Saturday, October 27, 2007

Quotes of the Week

Sometimes it’s the encounter with a brief statement of truth that lingers longer than a lengthy narrative. Such are these three thoughts that have been part of my week.

“We cannot solve our problems with the same thinking we used when we created them.” Albert Einstein

“The present is what the past is doing now.” Rowan Williams, Archbishop of Canterbury

“What if we treated our Bible like our cell phone?” Leonard Sweet (Guess who forgot her Bible this week, but had her cell phone?)

3 comments:

Anonymous said...

"History teaches us that man learns nothing from history." HEGEL

Anonymous said...

Not that anyone is interested, but
I have provided a very brief synopsis of Hegel's philosophy

Hegel's philosophical system was perhaps the most ambitious since Aristotle, comprising logic, psychology, religion, aesthetics, history, law. As well as his published works, many volumes were compiled from the notes of his long-suffering students. Though they laboriously took down almost every word, one wonders how much theyunderstood. Hegel's language is abstruse and sometimes tortuous, and makes great demands on the reader.
Pantheism is the motivating force and the core of Hegel's system. It is a grandiose idealistic pantheism, in which all existence and all history are part of God's cosmic self-development.

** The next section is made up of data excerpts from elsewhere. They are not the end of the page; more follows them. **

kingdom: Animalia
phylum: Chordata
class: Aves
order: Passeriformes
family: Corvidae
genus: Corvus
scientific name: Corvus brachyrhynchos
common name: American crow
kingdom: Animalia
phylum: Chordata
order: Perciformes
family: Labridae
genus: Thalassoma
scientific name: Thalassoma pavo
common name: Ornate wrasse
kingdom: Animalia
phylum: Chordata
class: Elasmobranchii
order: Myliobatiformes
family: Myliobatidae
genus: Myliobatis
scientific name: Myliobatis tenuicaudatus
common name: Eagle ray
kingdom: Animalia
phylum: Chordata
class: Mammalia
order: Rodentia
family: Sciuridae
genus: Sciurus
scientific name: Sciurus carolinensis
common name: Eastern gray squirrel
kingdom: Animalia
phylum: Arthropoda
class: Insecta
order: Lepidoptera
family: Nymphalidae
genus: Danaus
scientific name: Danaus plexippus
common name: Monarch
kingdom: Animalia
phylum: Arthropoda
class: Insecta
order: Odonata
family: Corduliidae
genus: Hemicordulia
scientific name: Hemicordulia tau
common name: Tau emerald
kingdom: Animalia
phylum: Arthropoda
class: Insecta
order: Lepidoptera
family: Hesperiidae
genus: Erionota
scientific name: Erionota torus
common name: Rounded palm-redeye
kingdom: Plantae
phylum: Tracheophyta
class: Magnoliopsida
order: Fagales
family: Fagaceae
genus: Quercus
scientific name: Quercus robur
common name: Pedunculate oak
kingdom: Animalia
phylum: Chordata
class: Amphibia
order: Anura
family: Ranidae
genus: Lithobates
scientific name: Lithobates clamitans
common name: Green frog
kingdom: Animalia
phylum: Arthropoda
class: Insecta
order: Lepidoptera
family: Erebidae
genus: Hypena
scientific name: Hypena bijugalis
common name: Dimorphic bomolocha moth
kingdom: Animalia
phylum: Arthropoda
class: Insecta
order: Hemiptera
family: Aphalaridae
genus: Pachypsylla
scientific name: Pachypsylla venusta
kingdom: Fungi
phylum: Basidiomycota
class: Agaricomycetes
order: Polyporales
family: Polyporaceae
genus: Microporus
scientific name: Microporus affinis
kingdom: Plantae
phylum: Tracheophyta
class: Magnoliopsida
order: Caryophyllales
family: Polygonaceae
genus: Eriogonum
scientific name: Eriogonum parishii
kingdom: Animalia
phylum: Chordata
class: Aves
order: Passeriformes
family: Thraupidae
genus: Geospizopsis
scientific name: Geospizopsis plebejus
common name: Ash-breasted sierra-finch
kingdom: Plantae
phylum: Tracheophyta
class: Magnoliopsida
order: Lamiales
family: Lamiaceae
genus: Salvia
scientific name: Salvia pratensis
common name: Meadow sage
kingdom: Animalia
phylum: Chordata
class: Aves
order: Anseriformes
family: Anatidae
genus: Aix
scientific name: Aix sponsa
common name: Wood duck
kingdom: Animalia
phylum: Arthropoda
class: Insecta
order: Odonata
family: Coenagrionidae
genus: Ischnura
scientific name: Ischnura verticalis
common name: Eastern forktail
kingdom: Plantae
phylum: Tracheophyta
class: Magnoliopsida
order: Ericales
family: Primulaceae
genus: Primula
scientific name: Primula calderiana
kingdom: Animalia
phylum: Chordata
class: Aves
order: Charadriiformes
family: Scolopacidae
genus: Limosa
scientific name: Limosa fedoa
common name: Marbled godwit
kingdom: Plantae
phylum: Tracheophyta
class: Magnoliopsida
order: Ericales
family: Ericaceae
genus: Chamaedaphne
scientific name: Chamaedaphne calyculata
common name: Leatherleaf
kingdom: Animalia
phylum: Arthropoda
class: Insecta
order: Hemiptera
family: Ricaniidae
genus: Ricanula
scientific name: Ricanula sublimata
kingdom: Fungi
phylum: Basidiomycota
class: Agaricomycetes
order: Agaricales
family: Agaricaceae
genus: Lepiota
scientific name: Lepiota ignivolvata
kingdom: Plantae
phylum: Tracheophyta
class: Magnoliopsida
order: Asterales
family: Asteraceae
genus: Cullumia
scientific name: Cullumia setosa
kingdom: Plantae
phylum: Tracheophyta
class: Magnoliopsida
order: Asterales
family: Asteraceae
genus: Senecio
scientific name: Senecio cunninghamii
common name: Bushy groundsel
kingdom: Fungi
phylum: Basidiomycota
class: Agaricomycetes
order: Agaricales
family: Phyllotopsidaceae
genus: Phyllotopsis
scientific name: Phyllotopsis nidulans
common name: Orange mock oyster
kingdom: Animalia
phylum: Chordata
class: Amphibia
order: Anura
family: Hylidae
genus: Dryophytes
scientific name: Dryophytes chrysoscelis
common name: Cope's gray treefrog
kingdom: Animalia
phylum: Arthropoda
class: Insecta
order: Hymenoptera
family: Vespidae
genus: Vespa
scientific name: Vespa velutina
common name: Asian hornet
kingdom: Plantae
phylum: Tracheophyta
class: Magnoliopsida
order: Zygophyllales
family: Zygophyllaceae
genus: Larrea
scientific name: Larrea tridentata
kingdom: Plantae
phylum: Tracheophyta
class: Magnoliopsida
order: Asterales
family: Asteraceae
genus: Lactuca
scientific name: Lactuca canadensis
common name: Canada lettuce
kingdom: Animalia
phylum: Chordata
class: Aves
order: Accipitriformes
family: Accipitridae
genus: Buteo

God is absolute spirit. But he also desires to manifest himself and to know himself. So it is part of his essence to become real, in particular material things, in individual persons and in the process of change and history. God is present and active in the real world. He acts through humans, and is conscious of himself through humans. God embodies and develops himself first in nature, then in the rising stages of human consciousness and civilization. Human history and culture are God's working out of his self-realization in the world. Individual humans - especially the great heroes of world history - are the principal means of change, while peoples and states are the embodiment of each phase.

Anonymous said...

Not that anyone is interested, but
I have provided a very brief synopsis of Hegel's philosophy

Hegel's philosophical system was perhaps the most ambitious since Aristotle, comprising logic, psychology, religion, aesthetics, history, law. As well as his published works, many volumes were compiled from the notes of his long-suffering students. Though they laboriously took down almost every word, one wonders how much theyunderstood. Hegel's language is abstruse and sometimes tortuous, and makes great demands on the reader.
Pantheism is the motivating force and the core of Hegel's system. It is a grandiose idealistic pantheism, in which all existence and all history are part of God's cosmic self-development. God is absolute spirit. But he also desires to manifest himself and to know himself. So it is part of his essence to become real, in particular material things, in individual persons and in the process of change and history. God is present and active in the real world. He acts through humans, and is conscious of himself through humans. God embodies and develops himself first in nature, then in the rising stages of human consciousness and civilization. Human history and culture are God's working out of his self-realization in the world. Individual humans - especially the great heroes of world history - are the principal means of change, while peoples and states are the embodiment of each phase.